DATA LISTING >>

+++++

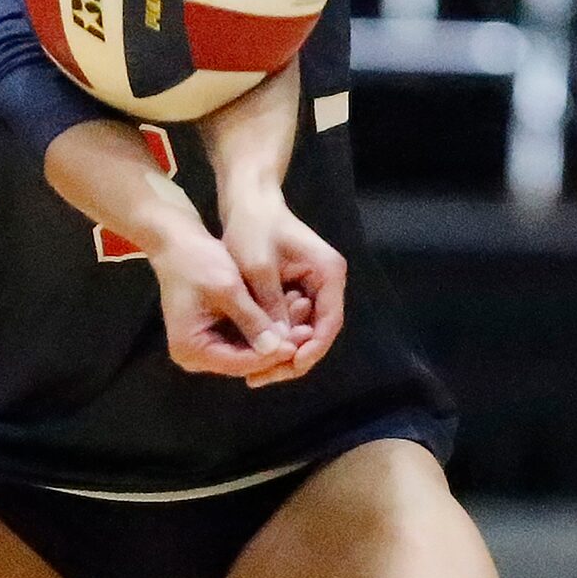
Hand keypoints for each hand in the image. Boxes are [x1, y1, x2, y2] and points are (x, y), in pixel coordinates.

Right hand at [148, 224, 298, 378]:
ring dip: (275, 337)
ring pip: (248, 352)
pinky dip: (264, 328)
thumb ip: (253, 321)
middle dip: (276, 346)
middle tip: (308, 331)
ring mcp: (203, 348)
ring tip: (303, 319)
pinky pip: (243, 340)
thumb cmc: (198, 262)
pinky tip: (288, 313)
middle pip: (245, 361)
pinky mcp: (213, 336)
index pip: (239, 362)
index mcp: (191, 349)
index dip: (271, 354)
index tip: (300, 341)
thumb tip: (280, 347)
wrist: (177, 245)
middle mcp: (195, 356)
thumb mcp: (228, 290)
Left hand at [219, 190, 346, 386]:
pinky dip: (273, 335)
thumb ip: (270, 306)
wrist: (247, 200)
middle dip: (291, 357)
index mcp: (329, 275)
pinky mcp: (295, 287)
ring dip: (280, 350)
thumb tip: (277, 346)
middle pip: (316, 332)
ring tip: (253, 370)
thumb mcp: (258, 268)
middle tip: (261, 377)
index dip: (309, 351)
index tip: (286, 368)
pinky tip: (250, 350)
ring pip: (301, 329)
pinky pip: (289, 320)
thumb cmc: (253, 227)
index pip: (328, 324)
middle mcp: (327, 283)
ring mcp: (312, 285)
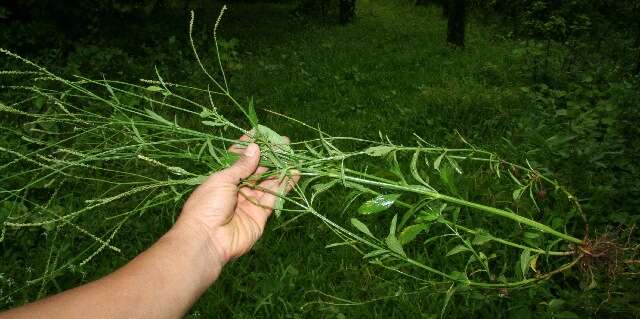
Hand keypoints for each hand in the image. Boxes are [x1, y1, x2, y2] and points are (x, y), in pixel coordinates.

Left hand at [176, 136, 297, 266]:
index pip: (238, 159)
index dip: (249, 147)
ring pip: (267, 182)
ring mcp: (249, 202)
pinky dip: (284, 186)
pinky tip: (294, 173)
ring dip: (279, 169)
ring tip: (292, 155)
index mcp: (222, 178)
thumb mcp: (222, 180)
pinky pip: (274, 197)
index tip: (262, 134)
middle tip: (284, 142)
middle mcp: (237, 189)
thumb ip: (242, 166)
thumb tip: (255, 148)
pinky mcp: (260, 215)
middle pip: (256, 170)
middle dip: (269, 156)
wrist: (208, 240)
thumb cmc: (207, 206)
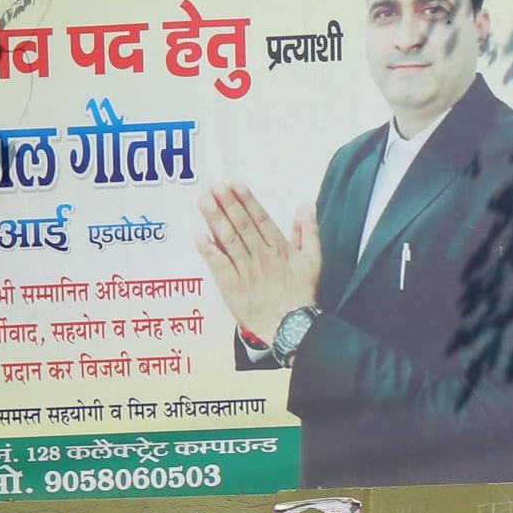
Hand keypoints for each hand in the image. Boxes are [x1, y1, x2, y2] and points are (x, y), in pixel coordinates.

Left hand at [197, 183, 319, 341]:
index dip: (247, 201)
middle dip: (227, 204)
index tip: (234, 184)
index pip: (261, 219)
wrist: (292, 328)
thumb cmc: (302, 294)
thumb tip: (306, 207)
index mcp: (280, 250)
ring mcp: (245, 271)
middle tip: (214, 186)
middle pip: (242, 226)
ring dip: (215, 219)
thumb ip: (309, 232)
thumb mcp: (314, 261)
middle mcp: (262, 257)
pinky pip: (219, 265)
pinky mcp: (232, 287)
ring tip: (203, 200)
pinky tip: (198, 235)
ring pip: (228, 241)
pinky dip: (209, 250)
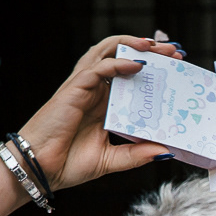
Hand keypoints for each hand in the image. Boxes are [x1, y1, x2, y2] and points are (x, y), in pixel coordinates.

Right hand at [17, 35, 181, 191]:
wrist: (39, 170)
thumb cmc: (68, 163)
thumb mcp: (113, 160)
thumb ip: (138, 155)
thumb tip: (166, 152)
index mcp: (104, 105)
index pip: (131, 78)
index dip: (152, 69)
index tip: (176, 68)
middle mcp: (95, 92)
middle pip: (122, 59)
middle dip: (148, 51)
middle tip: (174, 51)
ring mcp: (83, 88)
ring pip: (107, 54)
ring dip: (132, 46)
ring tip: (156, 45)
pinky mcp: (73, 90)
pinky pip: (97, 69)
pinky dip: (118, 63)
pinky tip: (138, 64)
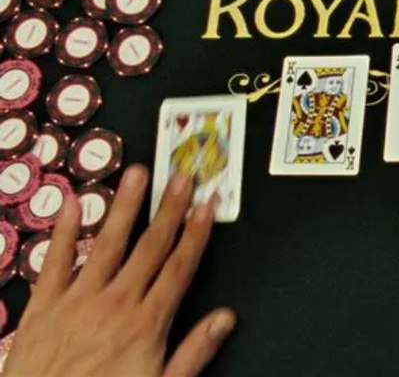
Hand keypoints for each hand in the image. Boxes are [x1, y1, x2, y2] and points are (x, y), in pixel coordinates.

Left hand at [4, 166, 234, 376]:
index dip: (195, 235)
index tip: (207, 206)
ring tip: (137, 176)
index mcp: (147, 323)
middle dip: (169, 211)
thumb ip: (193, 353)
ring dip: (124, 208)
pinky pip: (56, 261)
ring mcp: (77, 300)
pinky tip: (74, 204)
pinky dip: (65, 231)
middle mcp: (115, 303)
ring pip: (108, 244)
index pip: (179, 268)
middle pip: (149, 248)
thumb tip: (225, 318)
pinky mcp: (43, 305)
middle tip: (181, 178)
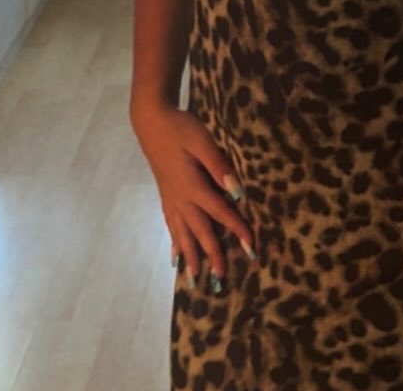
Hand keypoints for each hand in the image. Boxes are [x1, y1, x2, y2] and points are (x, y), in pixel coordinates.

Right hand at [131, 103, 255, 291]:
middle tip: (221, 279)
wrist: (152, 122)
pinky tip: (176, 257)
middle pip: (200, 231)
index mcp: (193, 186)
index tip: (251, 247)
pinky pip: (171, 225)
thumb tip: (236, 189)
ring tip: (194, 279)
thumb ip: (219, 166)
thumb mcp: (203, 141)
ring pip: (183, 233)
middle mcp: (181, 198)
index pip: (220, 212)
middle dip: (212, 254)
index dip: (237, 229)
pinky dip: (175, 243)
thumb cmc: (180, 128)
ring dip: (190, 256)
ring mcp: (171, 198)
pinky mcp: (166, 195)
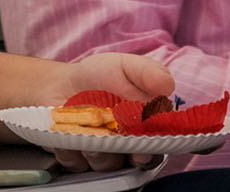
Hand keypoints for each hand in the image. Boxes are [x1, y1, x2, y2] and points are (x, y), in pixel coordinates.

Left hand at [36, 52, 176, 171]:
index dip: (149, 153)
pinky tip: (64, 130)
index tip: (141, 150)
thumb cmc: (101, 75)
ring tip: (83, 126)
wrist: (62, 82)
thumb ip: (147, 73)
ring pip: (104, 164)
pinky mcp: (77, 158)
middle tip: (109, 137)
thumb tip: (167, 85)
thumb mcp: (126, 66)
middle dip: (121, 153)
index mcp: (145, 130)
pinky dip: (69, 148)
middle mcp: (127, 148)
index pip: (155, 150)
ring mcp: (101, 155)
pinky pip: (75, 162)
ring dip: (95, 148)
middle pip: (130, 163)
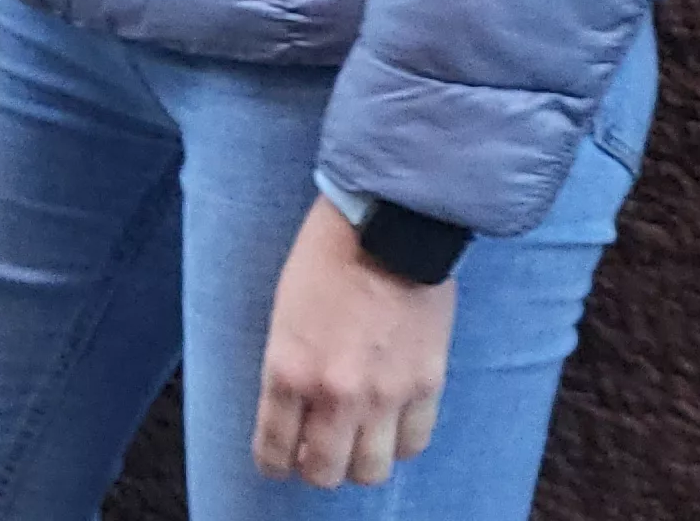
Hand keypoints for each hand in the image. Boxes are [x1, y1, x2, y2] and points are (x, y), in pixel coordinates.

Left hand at [253, 198, 454, 488]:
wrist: (388, 227)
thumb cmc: (325, 260)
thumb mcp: (283, 315)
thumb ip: (288, 370)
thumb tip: (294, 415)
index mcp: (288, 369)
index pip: (273, 449)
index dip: (273, 463)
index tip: (277, 462)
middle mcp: (335, 392)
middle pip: (324, 473)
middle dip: (315, 469)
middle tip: (316, 453)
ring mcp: (384, 394)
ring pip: (371, 471)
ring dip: (359, 462)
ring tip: (357, 443)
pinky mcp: (426, 385)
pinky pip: (413, 444)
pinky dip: (400, 443)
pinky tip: (391, 425)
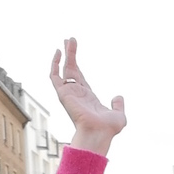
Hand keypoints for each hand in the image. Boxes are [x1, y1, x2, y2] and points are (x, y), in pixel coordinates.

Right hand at [49, 38, 125, 155]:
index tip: (74, 50)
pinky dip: (54, 64)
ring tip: (68, 40)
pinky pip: (54, 76)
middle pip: (71, 69)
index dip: (76, 63)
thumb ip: (118, 105)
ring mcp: (69, 92)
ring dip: (66, 54)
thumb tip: (118, 96)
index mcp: (87, 96)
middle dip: (70, 54)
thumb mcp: (119, 115)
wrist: (98, 133)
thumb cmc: (108, 128)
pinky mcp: (63, 93)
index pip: (79, 76)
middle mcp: (76, 93)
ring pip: (64, 68)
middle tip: (69, 40)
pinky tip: (58, 52)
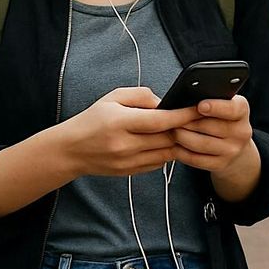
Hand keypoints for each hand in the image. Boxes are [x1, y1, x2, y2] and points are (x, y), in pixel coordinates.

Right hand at [59, 87, 199, 178]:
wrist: (71, 150)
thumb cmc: (91, 120)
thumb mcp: (112, 98)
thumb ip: (141, 96)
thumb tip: (165, 103)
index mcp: (119, 122)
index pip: (159, 121)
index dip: (181, 115)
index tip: (197, 109)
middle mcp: (124, 145)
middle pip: (166, 139)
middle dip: (183, 128)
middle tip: (193, 119)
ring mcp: (127, 161)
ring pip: (166, 153)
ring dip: (176, 142)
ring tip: (180, 131)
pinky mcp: (129, 172)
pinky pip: (157, 164)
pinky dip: (165, 153)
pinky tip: (163, 143)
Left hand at [172, 96, 253, 173]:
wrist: (234, 146)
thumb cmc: (221, 118)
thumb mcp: (222, 104)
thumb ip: (208, 98)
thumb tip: (184, 99)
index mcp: (242, 111)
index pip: (232, 108)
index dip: (215, 107)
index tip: (200, 106)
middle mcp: (241, 132)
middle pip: (208, 126)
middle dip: (186, 121)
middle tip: (170, 116)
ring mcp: (232, 150)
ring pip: (198, 143)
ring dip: (180, 136)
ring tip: (171, 129)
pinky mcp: (221, 164)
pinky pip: (195, 158)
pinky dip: (181, 151)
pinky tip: (174, 145)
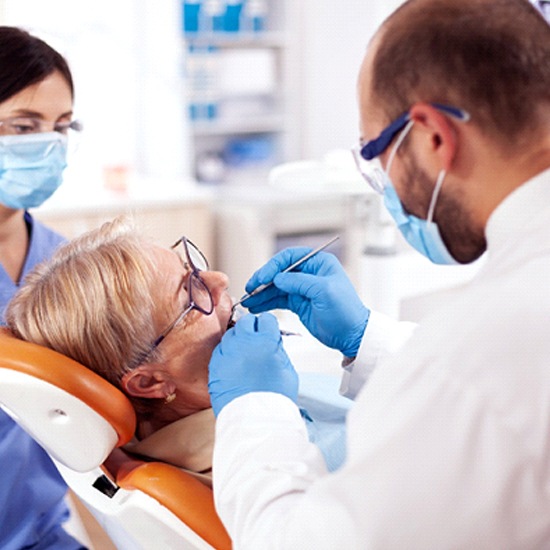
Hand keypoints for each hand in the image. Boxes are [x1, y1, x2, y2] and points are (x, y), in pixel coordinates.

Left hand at [208, 313, 297, 416]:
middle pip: (246, 322)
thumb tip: (273, 341)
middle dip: (252, 328)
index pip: (266, 319)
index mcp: (265, 341)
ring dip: (238, 339)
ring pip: (231, 334)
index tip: (268, 331)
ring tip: (245, 354)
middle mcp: (243, 343)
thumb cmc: (274, 399)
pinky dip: (228, 353)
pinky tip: (235, 365)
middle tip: (256, 339)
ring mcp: (227, 353)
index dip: (268, 326)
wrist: (255, 420)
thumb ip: (279, 350)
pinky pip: (221, 350)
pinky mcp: (215, 365)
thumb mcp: (288, 370)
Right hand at [243, 248, 369, 356]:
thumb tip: (277, 278)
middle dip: (263, 280)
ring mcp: (303, 289)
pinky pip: (279, 299)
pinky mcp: (299, 303)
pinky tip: (256, 307)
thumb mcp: (324, 292)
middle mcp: (309, 273)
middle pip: (279, 271)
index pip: (289, 258)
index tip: (261, 278)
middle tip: (250, 289)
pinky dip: (267, 303)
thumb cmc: (346, 311)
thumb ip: (299, 282)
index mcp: (319, 263)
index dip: (273, 266)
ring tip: (248, 302)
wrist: (352, 335)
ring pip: (276, 287)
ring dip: (262, 293)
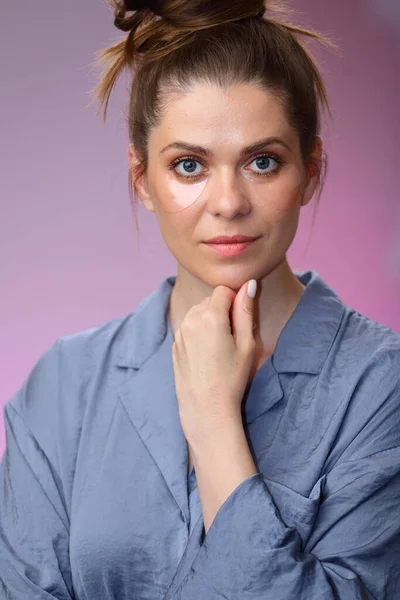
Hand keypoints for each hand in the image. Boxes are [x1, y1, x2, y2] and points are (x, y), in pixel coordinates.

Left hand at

+++++

TRY IT >> Repeat only what lies between the start of the data and the end of the line containing "pinky mcp: (213, 336)", exactly, with pictures left out.

SOLUTION TO THE EXERCISE >>
Hand keypoints for each hand in the image. Boxes are [x1, y1, x2, y2] and points are (x, y), in pixel coordinates.

Right hand at [148, 224, 298, 378]:
ring dip: (275, 337)
ring pip: (248, 352)
pinky dip: (264, 328)
thumb ip: (253, 321)
middle dip: (276, 346)
middle tip: (308, 331)
ring mcp: (203, 348)
ring tip: (303, 319)
pinky pip: (243, 340)
thumb cmc: (198, 262)
pinky tip: (288, 313)
middle pip: (245, 361)
pinky mcp: (213, 336)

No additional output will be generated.